Flamboyant prize-winning novelist and York humanities Professor Susan Swan (left) might be forgiven if she suddenly breaks out the castanets and begins dancing wildly in the classroom, now that she is back from Spain. Her life has taken on a decidedly Mediterranean flavour lately, so much so that she is even thinking of taking Spanish lessons.
Why all this talk of things Spanish? Because the Spanish translation of Swan’s book, The Biggest Modern Woman in the World (English version, Lester & Orpen Dennys, 1983, and Key Porter, 1998), was recently launched in Madrid and Swan herself is freshly back from a highly successful promotional book tour.
The Biggest Modern Woman in the World, which was a finalist for Canada’s Governor General’s Award for Fiction and winner of Smith Books Best First Novel award, currently is being made into a film which Swan hopes will be directed by acclaimed director Pedro Almodovar. The translated version is entitled La mujer moderna más grande del mundo (right).

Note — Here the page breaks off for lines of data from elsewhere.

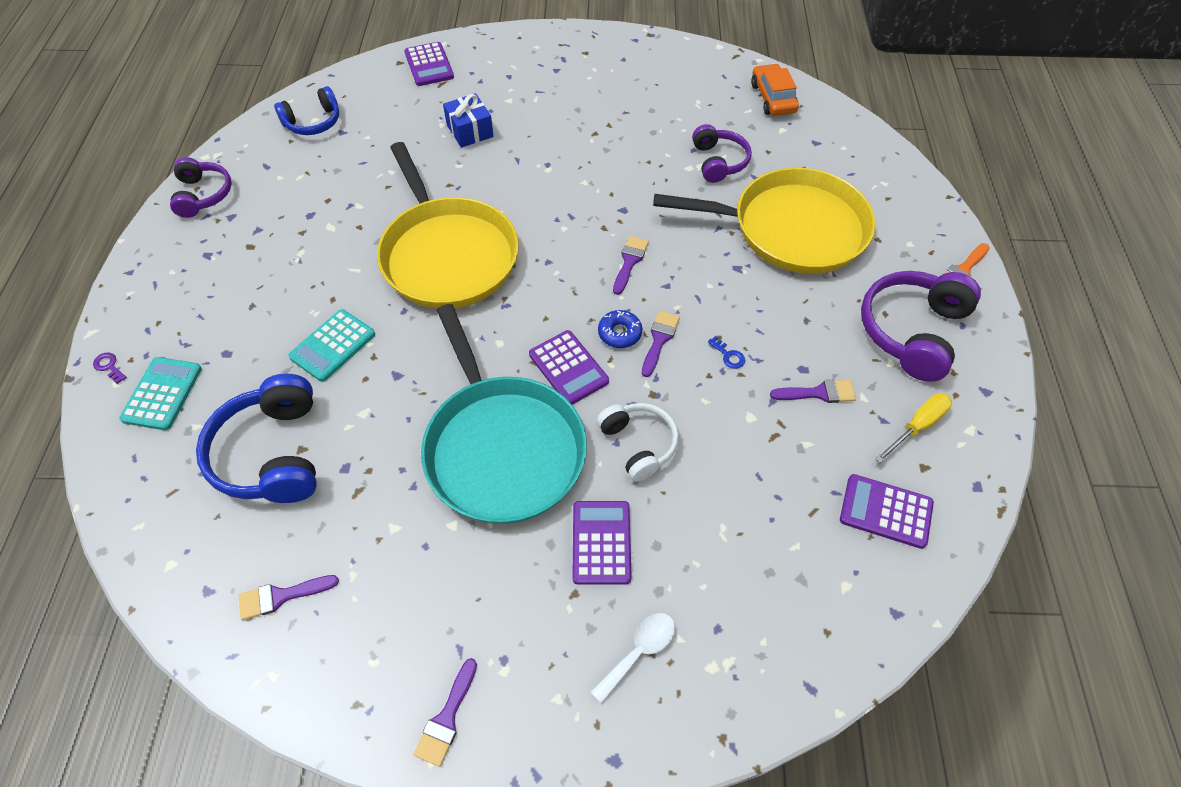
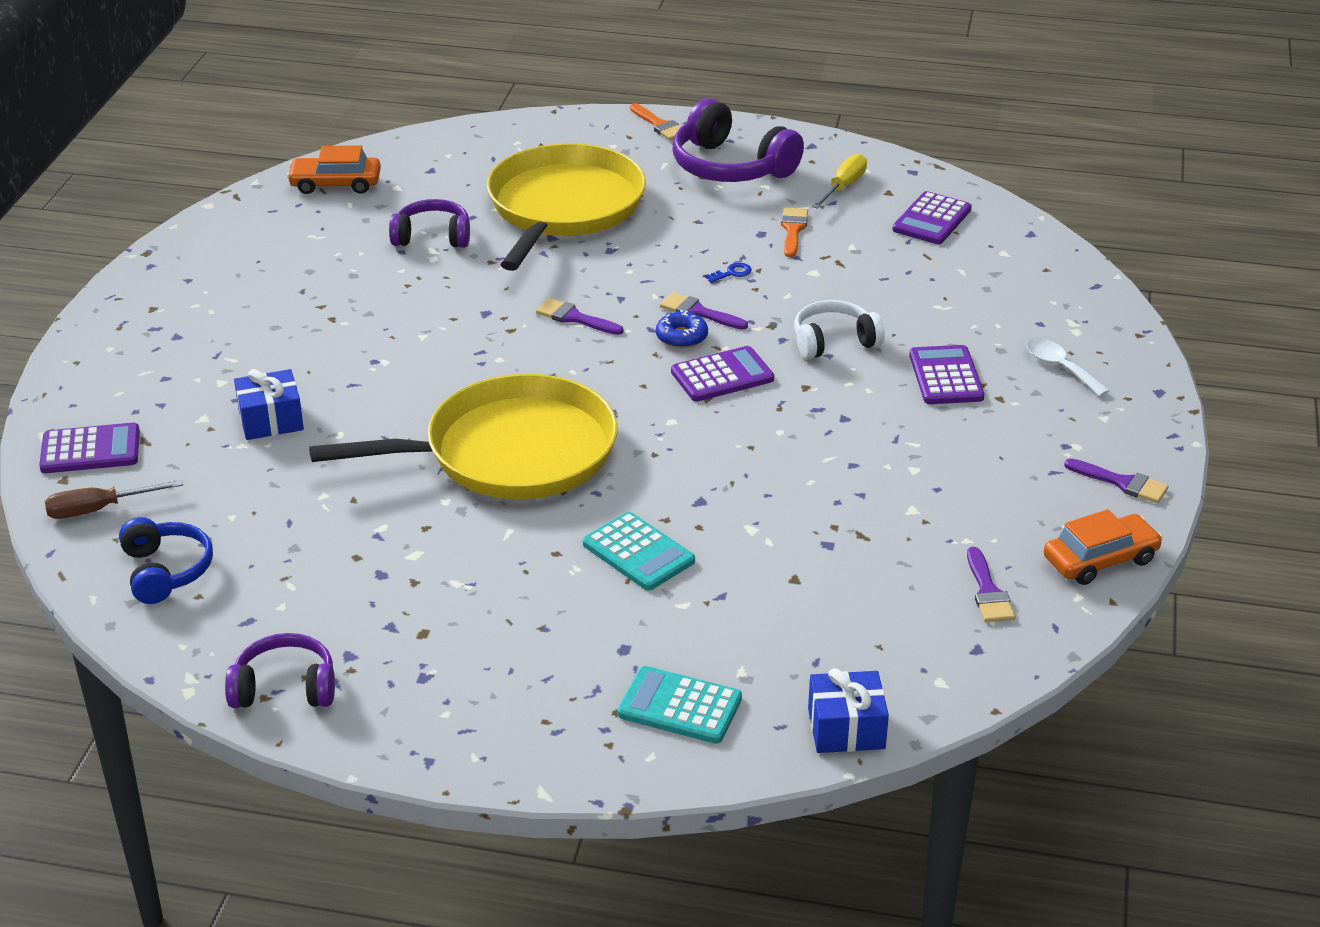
camera: 80 degrees left, 20 degrees down
purple key [93,353,127,384] -> none
blue headphones [196,374,317,503] -> none
turquoise pan [421,304,587,524] -> none
purple calculator [572,501,632,585] -> purple calculator turned 75 degrees clockwise [909,345,985,404]
purple brush [770,380,856,403] -> orange brush [781,208,808,258]
yellow screwdriver [875,393,952,463] -> yellow screwdriver turned 60 degrees clockwise [812,154,867,209]
none -> brown screwdriver [45,480,183,519]
none -> blue gift [808,668,889,753]
none -> orange car [1044,509,1163,585]

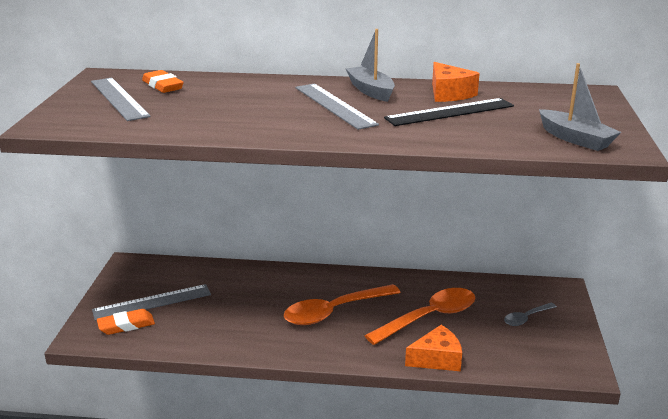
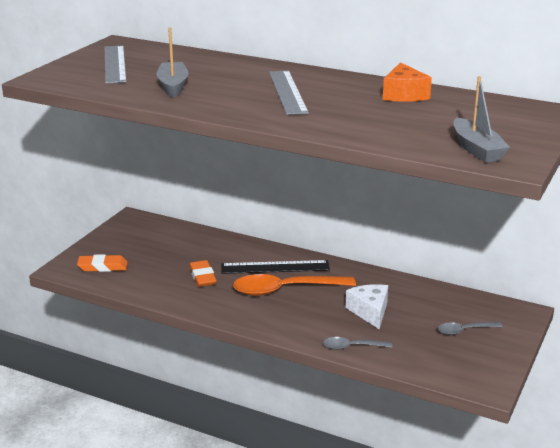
camera: 20 degrees right, 0 degrees up
grey ruler [92,284,211,321] -> none
orange eraser [142,70,184,93] -> orange eraser moved to [189,260,217,287]
grey boat [346,29,395,102] -> grey boat moved to [156,27,188,98]
orange spoon [365,288,475,345] -> white cheese [345,284,388,329]
black ruler [384,98,514,126] -> black ruler moved to [221,260,330,274]
orange cheese [405,325,462,371] -> grey spoon [323,337,392,350]

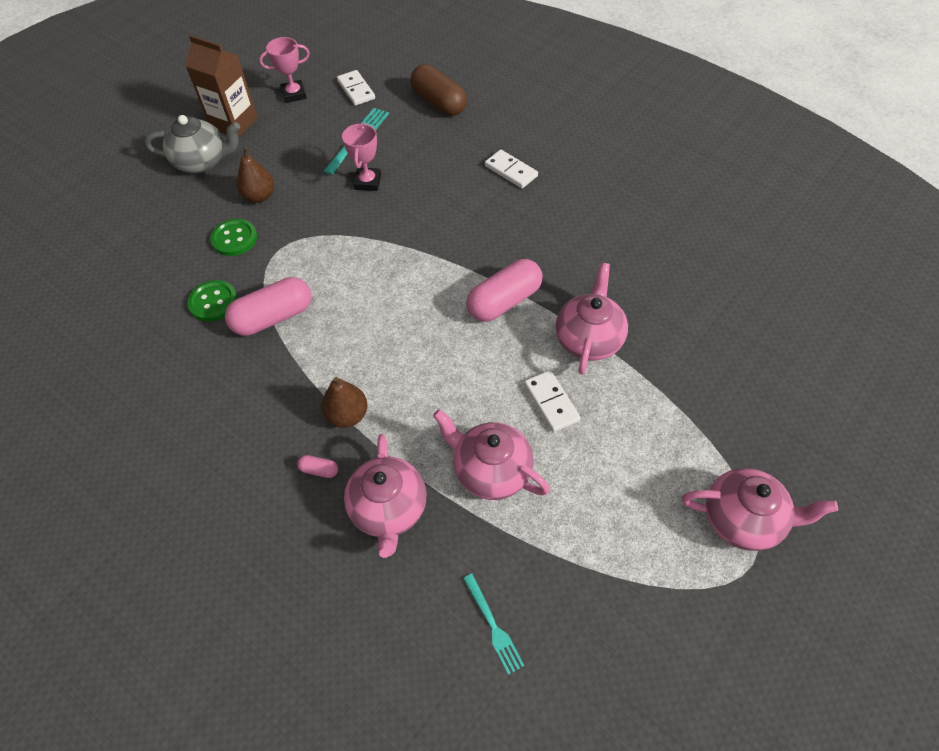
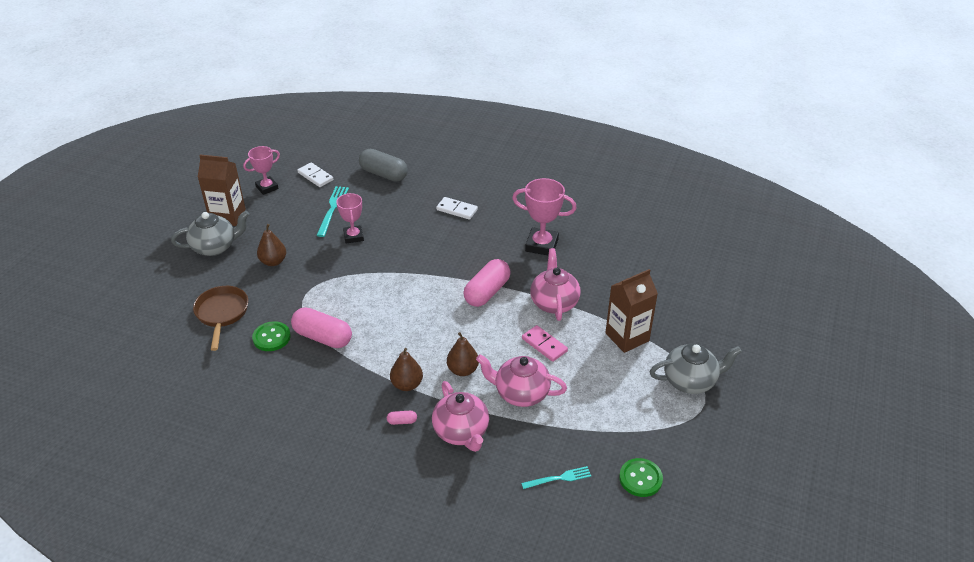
camera: 20 degrees left, 15 degrees down
green button [210,219,257,256] -> green button moved to [619,458,663,497]
pink capsule [225,277,311,336] -> pink capsule turned 75 degrees clockwise [291,307,352,348]
brown capsule [410,64,467,116] -> grey capsule [359,149,408,182]
turquoise fork [463,574,524,675] -> turquoise fork turned 60 degrees counterclockwise [521,466,591,489]
white domino [524,370,581,432] -> pink domino [522,325,568,362]
pink teapot [682,468,838,551] -> grey teapot [650,344,742,394]
none -> brown pan [193,286,248,351]
none -> brown pear [447,332,479,376]
none -> pink trophy [512,178,577,256]
none -> brown carton [605,269,658,353]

Swan's book is the story of giantess Anna Swan, born in the mid-1800s – weighing a whopping 18 lbs at birth – to a family of Scottish crofters in Tatamagouche, Nova Scotia, and later exhibited in P.T. Barnum’s Museum of Wonders in New York City. The adult Anna Swan, standing seven feet six inches and weighing 413 lbs, married someone two inches shorter than she, had two giant babies who died, and later settled down in Seville, Ohio.
"She dressed like a Victorian lady," said Swan, "and she was dangerous when she came into a room...her hoop skirt could knock a man off his chair." For a synopsis of her novel, visit http://www.susanswanonline.com.
Left: The English version of La mujer moderna más grande del mundo
The novel was translated into Spanish and has generated great excitement in Spain. "The critic and novelist Alberto Manguel, who now lives in Mondion, France, has been telling me for years now that my fiction should be translated into all the Spanish-language cultures, because my work is closer to their literary tradition, with its intertwining of the real and the imaginary," said Swan.
"I had been too busy finishing my new novel, What Casanova Told Me [Knopf, Canada, to be published Fall 2004] to listen to him. I registered these comments dimly, like the drone of a pesky mosquito.... But now that I’ve been to Spain and seen the ‘Biggest Woman’ novel celebrated, I find myself wondering why I didn’t listen to him sooner."
On her book tour, Swan had some interesting moments as she tried communicating with her Spanish media audiences. She exuberantly sang out "olé" instead of the Spanish "hola", the greeting for "hello", during an interview in Spain. Fortunately, she had a Spanish interpreter most of the time.
"In each interview, I would try to say something new about the novel, to surprise my interpreter. It became a little game with us," she said of her teasing, "and, of course, I ended up deciding to learn Spanish." Her only interview in English was for El Pais, the Madrid newspaper which is said to be the Spanish equivalent of the New York Times.
"During a night of watching flamenco dancing with Carlos Ortega, editor of Losada, and his editorial manager, Ruth Zauner, we decided we would send The Biggest Modern Woman of the World with the film script, which was developed by Triptych Media, to Madrid director Pedro Almodovar. To have a movie directed by Pedro would be like winning a lottery. He understands women and has a wonderful sense of carnival," said Swan.
"So when I was being interviewed later on Madrid radio, I publicly said that we were sending Pedro the script, and then made a personal appeal to him to read it and take it seriously."
Swan’s experiences during her book tour even inspired her to write a poem, "The Little Pigs". She was having lunch with a group of poets from Segovia, Spain, "and we all got through the language barrier by conversing, piecemeal fashion, in English, French or Spanish. As you might imagine, lunch was a hilarious event. The poem I wrote and read during lunch is about the creative spaces in a conversation when you can understand only a few words of another person’s language."
Swan, whose books have been published in 19 countries, is also author of such works as The Wives of Bath (Knopf, Canada and US, 1993), a finalist for the UK’s Guardian Fiction Award and Ontario’s Trillium Award, and basis for the film, Lost and Delirious; Stupid Boys are Good to Relax With (Sommerville House, 1996); The Last of the Golden Girls (Lester & Orpen Dennys, 1989, and Key Porter, 2001) and Unfit for Paradise (Christopher Dingle Editions, 1981).
Swan has received numerous awards, including the York’s Robarts Centre for Canadian Studies Millennial Scholar, 1999-2001; Canada Council Award for Fiction, l998; Toronto Arts Council Award for Fiction, 1996; and Ontario Arts Council Award for Works-in-Progress, 1995. The film Lost and Delirious has been released in 32 countries and was featured as a Premiere Selection at the 2001 Sundance Film Festival and the Berlin International Film Festival. In September 2003, Swan was asked to read at the Berlin Literary Festival where Lost and Delirious was shown as part of the festival offerings.